By contrast, the mainstream media did everything they could to blacken the reputation of the Tea Party. ABC News’ Brian Ross falsely implied that the Aurora mass shooter was a Tea Party activist. As Ross told viewers, “There is a Jim Holmes of Aurora, Colorado on the Colorado Tea Party site…Talking about him joining the Tea Party last year.” But as Jack Kelly noted, the shooter had nothing in common with the Tea Party activist other than a very common name: “The James Holmes of Aurora who police arrested is a 25-year-old white man. The James Holmes … who is a Tea Party member is a 52-year-old Hispanic.”
The media dug up irrelevant dirt on Tea Party activists. One news story covered how a Tea Party leader had had his business license suspended years earlier due to late payment of taxes. The New York Times covered the “arrest record for shoplifting” of a Tea Party political candidate, although the arrest had occurred years before she got involved in the Tea Party. (See Jeremy W. Peters, GOP Leaders Face Challenges from Right, International New York Times, Feb. 26, 2014, at p. 5.).

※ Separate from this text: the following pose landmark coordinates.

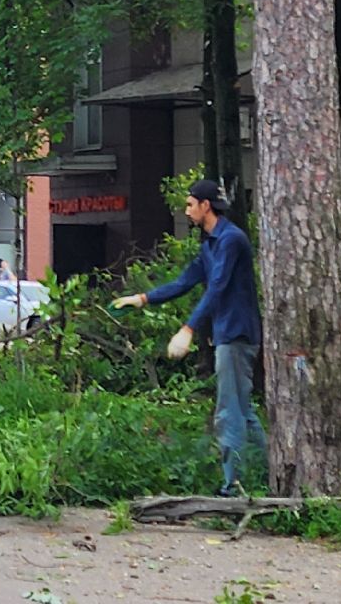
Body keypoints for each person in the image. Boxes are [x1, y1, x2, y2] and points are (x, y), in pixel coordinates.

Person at [113, 179, 265, 496]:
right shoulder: (210, 244)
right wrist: (141, 299)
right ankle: (265, 475)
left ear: (205, 206)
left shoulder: (231, 240)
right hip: (227, 334)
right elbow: (184, 282)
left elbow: (218, 287)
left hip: (236, 334)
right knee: (242, 410)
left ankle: (233, 487)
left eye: (190, 204)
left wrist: (188, 329)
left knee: (228, 411)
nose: (186, 211)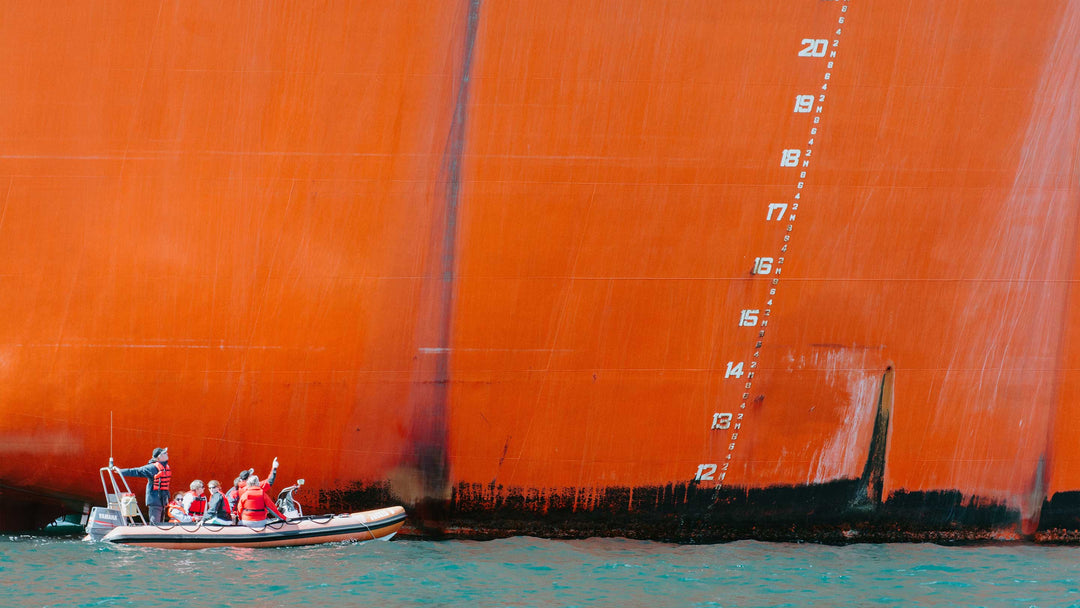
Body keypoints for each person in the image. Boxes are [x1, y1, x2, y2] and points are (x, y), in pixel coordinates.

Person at [114, 447, 171, 524]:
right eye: (164, 453)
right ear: (159, 457)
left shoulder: (165, 467)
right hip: (155, 499)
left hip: (162, 500)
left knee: (161, 523)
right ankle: (153, 534)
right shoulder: (152, 468)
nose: (167, 453)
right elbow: (137, 471)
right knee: (155, 523)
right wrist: (121, 471)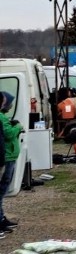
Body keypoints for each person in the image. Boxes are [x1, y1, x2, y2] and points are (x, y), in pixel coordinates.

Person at [0, 91, 23, 233]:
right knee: (2, 190)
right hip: (7, 157)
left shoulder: (3, 117)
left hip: (9, 157)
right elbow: (8, 134)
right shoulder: (1, 118)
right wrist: (18, 127)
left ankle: (2, 218)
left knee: (3, 190)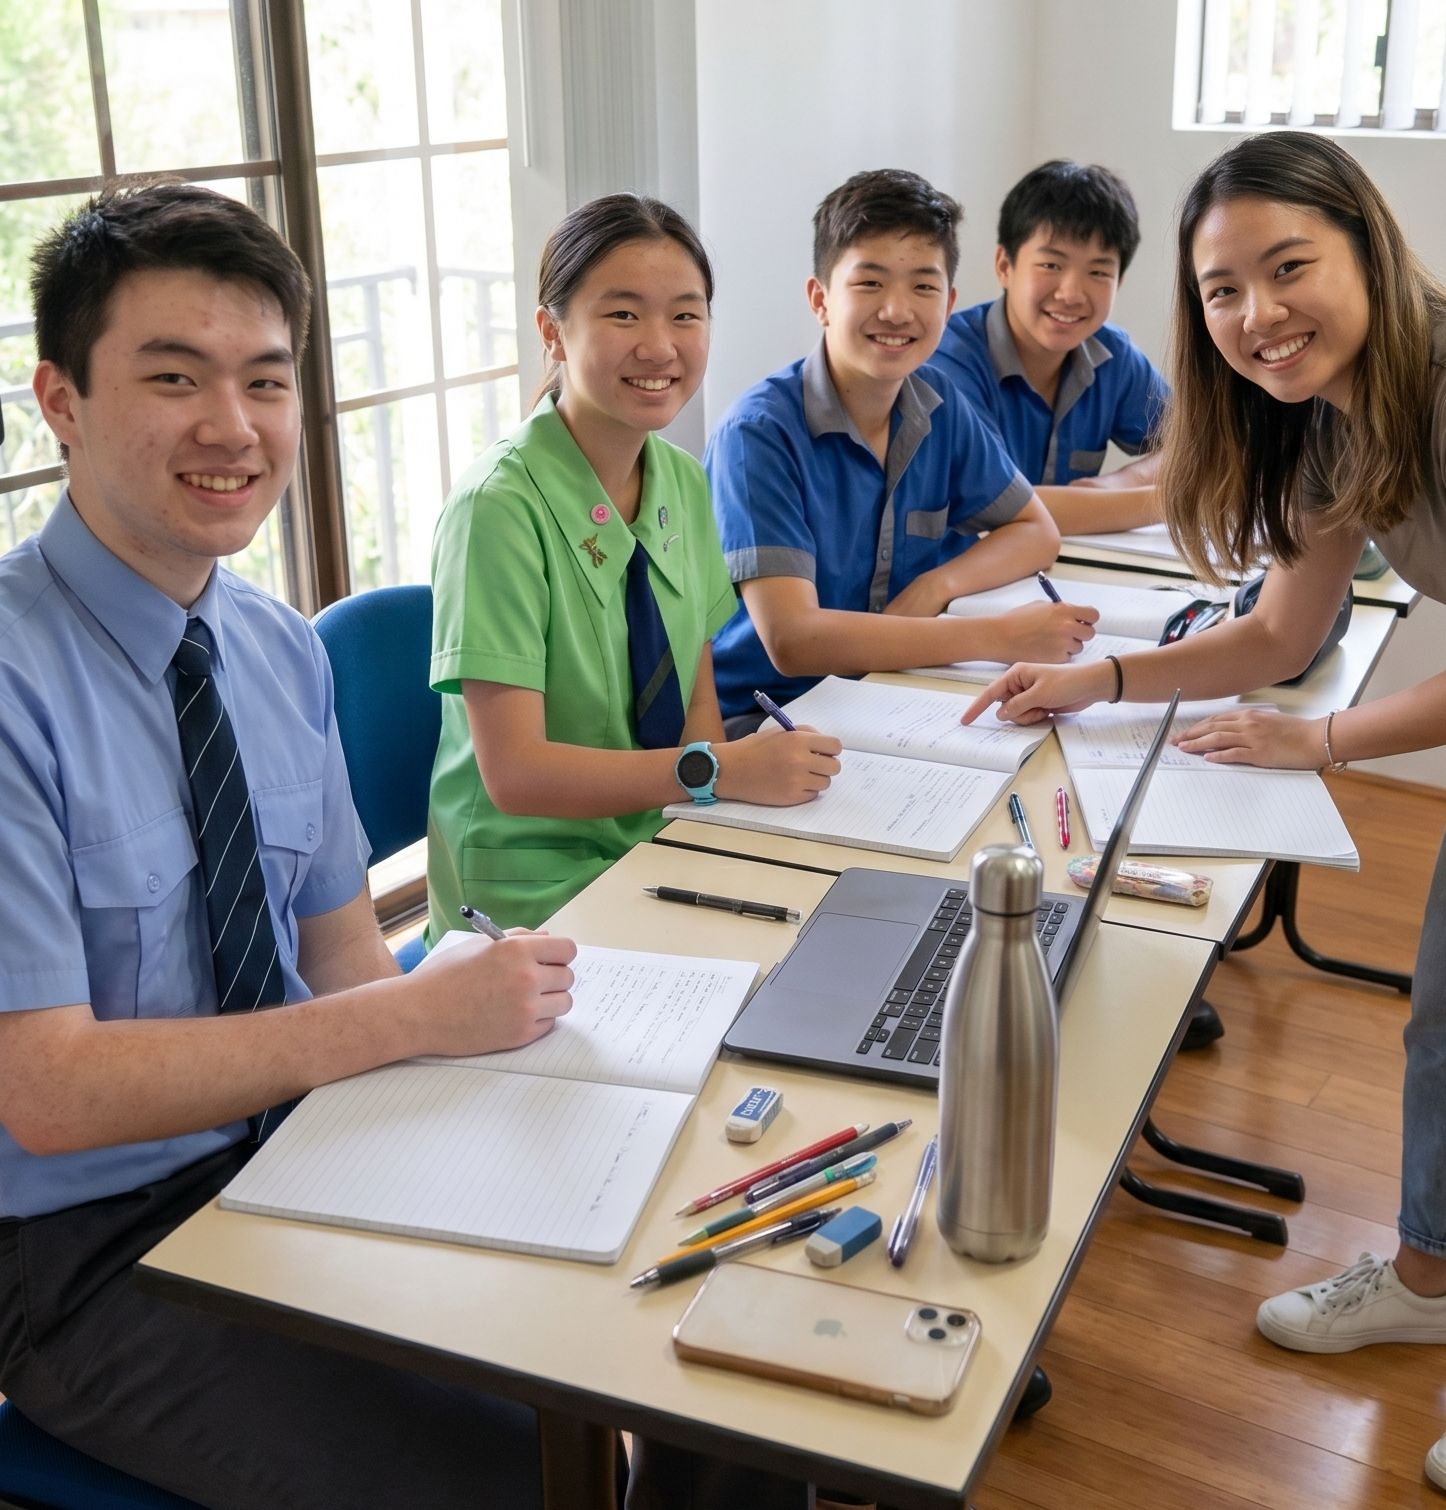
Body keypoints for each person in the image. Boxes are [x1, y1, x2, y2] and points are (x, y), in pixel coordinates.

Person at [0, 186, 912, 1510]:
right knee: (507, 1502)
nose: (231, 424)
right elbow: (52, 1084)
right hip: (74, 1245)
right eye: (171, 374)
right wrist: (397, 1029)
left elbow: (342, 957)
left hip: (287, 1146)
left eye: (265, 377)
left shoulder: (255, 647)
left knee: (685, 1248)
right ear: (57, 400)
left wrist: (488, 1053)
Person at [963, 130, 1446, 1504]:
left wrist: (1322, 740)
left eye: (1290, 270)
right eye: (1224, 291)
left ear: (1367, 251)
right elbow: (1279, 628)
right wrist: (1097, 681)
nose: (1257, 315)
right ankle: (1426, 1279)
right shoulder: (1324, 410)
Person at [426, 193, 842, 937]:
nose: (659, 346)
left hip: (660, 848)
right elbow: (516, 773)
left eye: (686, 315)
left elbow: (697, 702)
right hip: (532, 901)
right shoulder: (497, 510)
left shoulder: (681, 479)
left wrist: (711, 800)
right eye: (623, 315)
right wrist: (715, 773)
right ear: (552, 332)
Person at [706, 166, 1096, 721]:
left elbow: (1036, 531)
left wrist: (937, 587)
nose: (897, 310)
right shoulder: (757, 436)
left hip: (891, 693)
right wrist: (995, 636)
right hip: (772, 719)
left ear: (949, 300)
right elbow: (794, 641)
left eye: (923, 285)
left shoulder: (937, 400)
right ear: (820, 298)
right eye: (870, 283)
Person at [927, 158, 1168, 535]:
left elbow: (1200, 448)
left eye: (1098, 272)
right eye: (1051, 266)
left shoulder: (1112, 355)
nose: (1071, 293)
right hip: (963, 582)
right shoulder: (948, 360)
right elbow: (1001, 507)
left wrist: (1115, 485)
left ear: (1118, 283)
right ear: (1005, 266)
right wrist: (1170, 501)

In 2011, the New York Times prominently reported the arrest of a California Tea Party leader for carrying an unloaded pistol. So did Reuters and many other newspapers. But as the New York Post noted, he had no criminal intent, and apparently thought his valid California permit for the gun allow him to transport it. He “was arrested at La Guardia Airport after presenting an unlicensed firearm to security officials.” He was trying to board an airline flight when he alerted a TSA “agent that he had an unloaded gun in a locked box.” He “produced a valid California permit” for it, but authorities said the license doesn’t allow him to possess the gun in New York. He “told authorities he was carrying the weapon because he has received threats.” His arrest said much about the draconian way New York enforces its gun laws — and very little about the Tea Party. His lawyer said he had “been arrested despite the fact that he was ‘in temporary transit through the State of New York in possession of an unloaded, lawful firearm,'” and argued that he “had behaved in accordance with all laws.”

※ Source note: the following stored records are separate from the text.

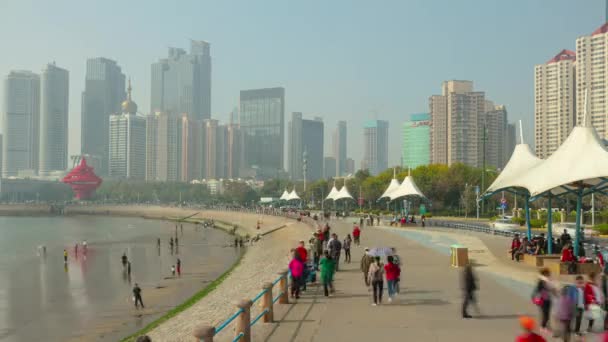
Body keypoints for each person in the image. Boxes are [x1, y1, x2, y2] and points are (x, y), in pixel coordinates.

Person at [532, 268, 556, 335]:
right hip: (543, 300)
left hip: (548, 299)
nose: (549, 274)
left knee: (547, 315)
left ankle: (545, 327)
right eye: (548, 273)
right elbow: (540, 290)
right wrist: (547, 287)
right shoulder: (541, 281)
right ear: (545, 274)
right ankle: (542, 328)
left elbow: (552, 289)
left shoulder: (547, 280)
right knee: (545, 315)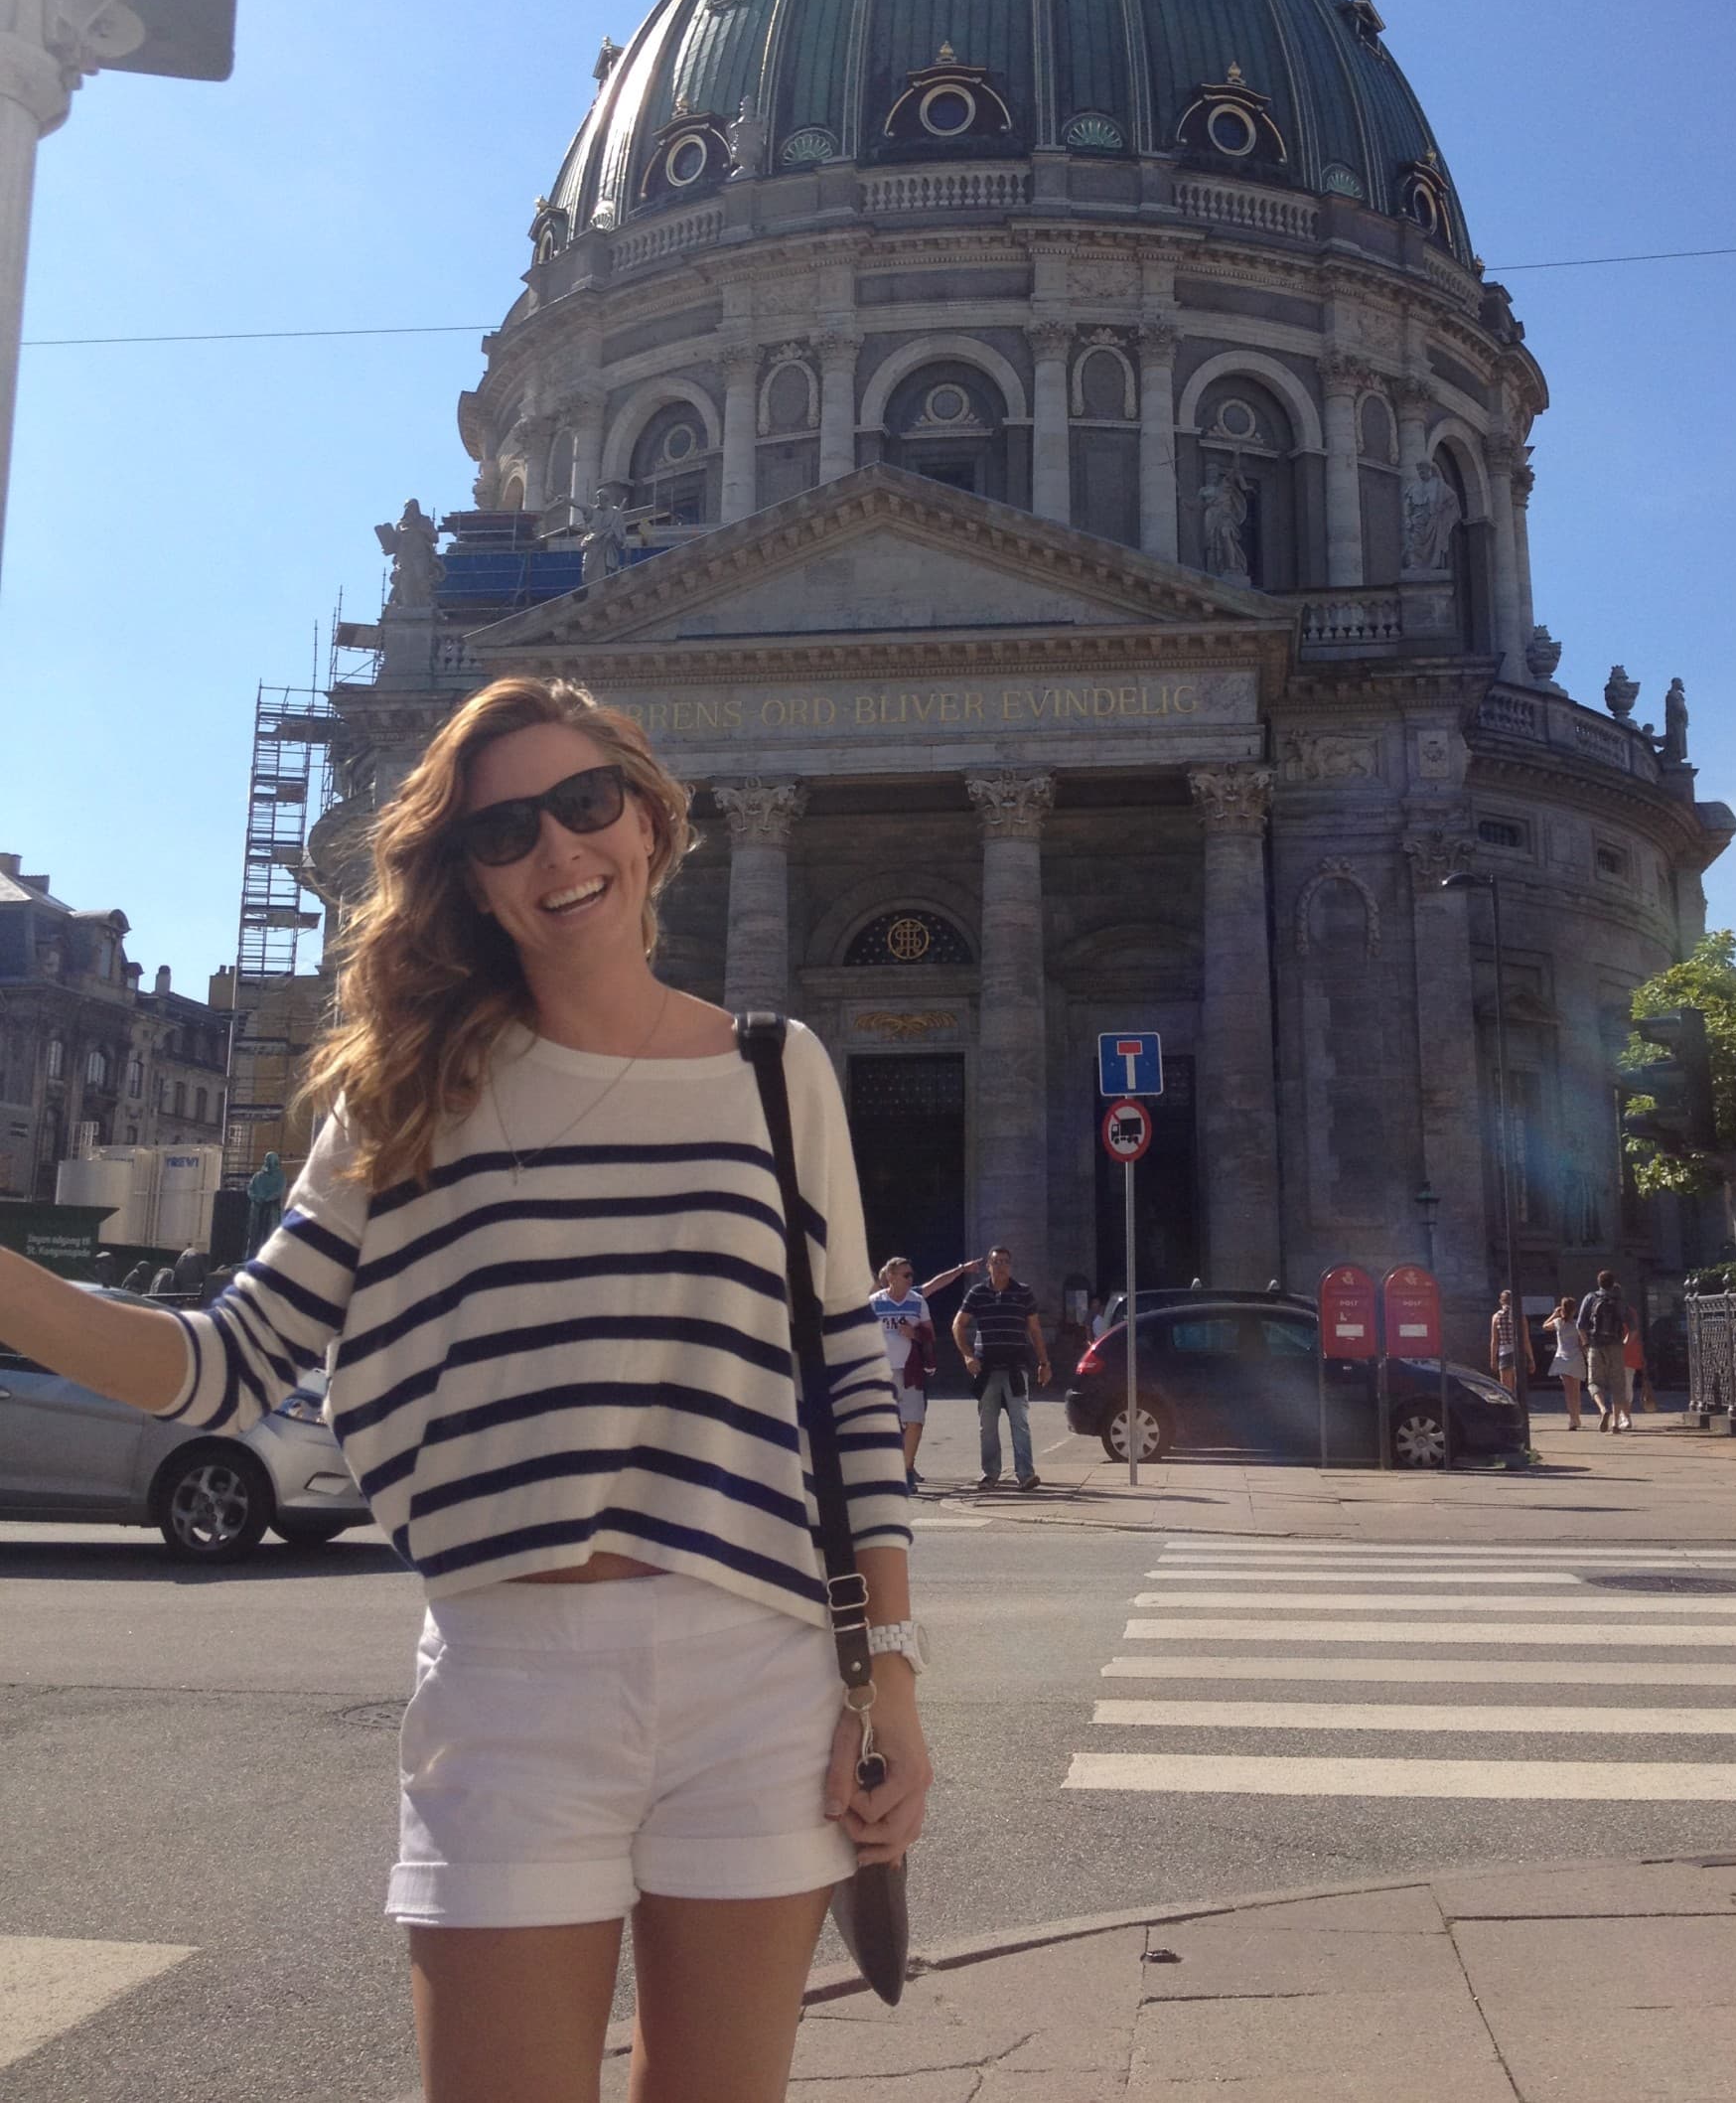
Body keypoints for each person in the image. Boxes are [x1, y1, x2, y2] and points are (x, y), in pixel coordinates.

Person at [0, 676, 931, 2103]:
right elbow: (228, 1362)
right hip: (513, 1677)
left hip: (760, 1668)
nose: (559, 848)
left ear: (649, 817)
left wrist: (895, 1681)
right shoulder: (407, 1093)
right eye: (505, 831)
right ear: (471, 879)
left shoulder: (773, 1068)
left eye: (584, 802)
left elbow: (850, 1386)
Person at [870, 1254, 980, 1493]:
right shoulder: (874, 1302)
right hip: (882, 1372)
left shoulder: (917, 1299)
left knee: (914, 1420)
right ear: (890, 1277)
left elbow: (937, 1286)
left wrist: (961, 1269)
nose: (910, 1278)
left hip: (912, 1370)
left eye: (911, 1275)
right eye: (906, 1275)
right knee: (886, 1423)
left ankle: (906, 1469)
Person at [953, 1245, 1053, 1490]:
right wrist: (967, 1356)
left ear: (1011, 1266)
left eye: (1005, 1262)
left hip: (1015, 1366)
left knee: (1020, 1421)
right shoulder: (978, 1293)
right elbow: (958, 1324)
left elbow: (1035, 1330)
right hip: (986, 1368)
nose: (1001, 1266)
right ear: (988, 1266)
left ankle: (1025, 1474)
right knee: (987, 1425)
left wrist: (1044, 1363)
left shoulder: (1023, 1292)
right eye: (996, 1262)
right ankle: (990, 1474)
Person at [1578, 1267, 1634, 1432]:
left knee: (1594, 1382)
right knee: (1618, 1385)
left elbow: (1580, 1325)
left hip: (1596, 1345)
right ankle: (1615, 1423)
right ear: (1613, 1282)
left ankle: (1603, 1409)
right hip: (1616, 1345)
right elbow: (1633, 1328)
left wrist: (1586, 1344)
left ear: (1599, 1283)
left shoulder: (1590, 1298)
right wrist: (1624, 1343)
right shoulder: (1620, 1301)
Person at [1544, 1294, 1585, 1428]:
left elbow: (1545, 1326)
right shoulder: (1577, 1324)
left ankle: (1572, 1418)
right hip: (1576, 1357)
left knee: (1568, 1391)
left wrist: (1554, 1314)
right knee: (1576, 1390)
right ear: (1574, 1310)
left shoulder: (1558, 1323)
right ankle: (1577, 1417)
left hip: (1562, 1357)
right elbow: (1581, 1343)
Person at [1488, 1286, 1535, 1399]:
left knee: (1506, 1389)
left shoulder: (1496, 1317)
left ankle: (1510, 1407)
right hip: (1519, 1352)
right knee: (1519, 1387)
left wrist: (1493, 1359)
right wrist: (1531, 1359)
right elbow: (1525, 1340)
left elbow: (1495, 1341)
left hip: (1504, 1352)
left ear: (1501, 1301)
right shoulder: (1520, 1316)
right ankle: (1520, 1406)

ABC’s Brian Ross was not the only reporter to falsely link the Tea Party to violence. Other journalists falsely attempted “to link Tucson shooter Jared Loughner to the tea party,” even though “Loughner wasn’t linked in any way to the tea party and was, in fact,” hostile to conservatives “in his political ideologies.” One of Loughner’s favorite books was The Communist Manifesto. In her Dec. 6, 2016 Washington Post column, “When spreading fake news leads to real consequences,” Petula Dvorak baselessly blamed the shooting of former representative Gabrielle Giffords (D-Ariz.) on Sarah Palin supporters. Giffords was shot by Jared Loughner, in a shooting that also took the life of Judge John Roll, a Republican appointee.
There is no evidence that Loughner was a Palin supporter or saw the political “map with crosshairs” put out by “supporters of former Alaska governor Sarah Palin” that Dvorak mentioned. (That map “targeted the districts of 20 House Democrats,” including Giffords’). Yet Dvorak strangely claimed the map’s “consequences” were that “Jared Loughner showed up with a gun” and shot Giffords. But images of crosshairs do not cause violence. As one journalist noted, “crosshairs and bull’s-eyes have been an accepted part” of the political lexicon.

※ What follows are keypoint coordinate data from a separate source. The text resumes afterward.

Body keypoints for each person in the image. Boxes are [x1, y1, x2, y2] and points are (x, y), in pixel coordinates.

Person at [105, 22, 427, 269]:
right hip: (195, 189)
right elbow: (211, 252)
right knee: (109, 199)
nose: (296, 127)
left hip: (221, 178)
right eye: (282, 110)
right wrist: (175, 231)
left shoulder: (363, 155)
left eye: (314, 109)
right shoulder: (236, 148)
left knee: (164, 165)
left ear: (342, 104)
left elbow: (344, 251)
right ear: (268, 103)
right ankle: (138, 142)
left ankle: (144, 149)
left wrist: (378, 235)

To add insult to injury in the aftermath of the Tucson shootings, the Washington Post and New York Times enlisted race-baiter Al Sharpton and ex-Congressman Paul Kanjorski, who had called for a Republican governor’s death, to lecture America about the need for “civility” in the aftermath of the Tucson shootings, falsely implying that conservative rhetoric had somehow spawned the shootings.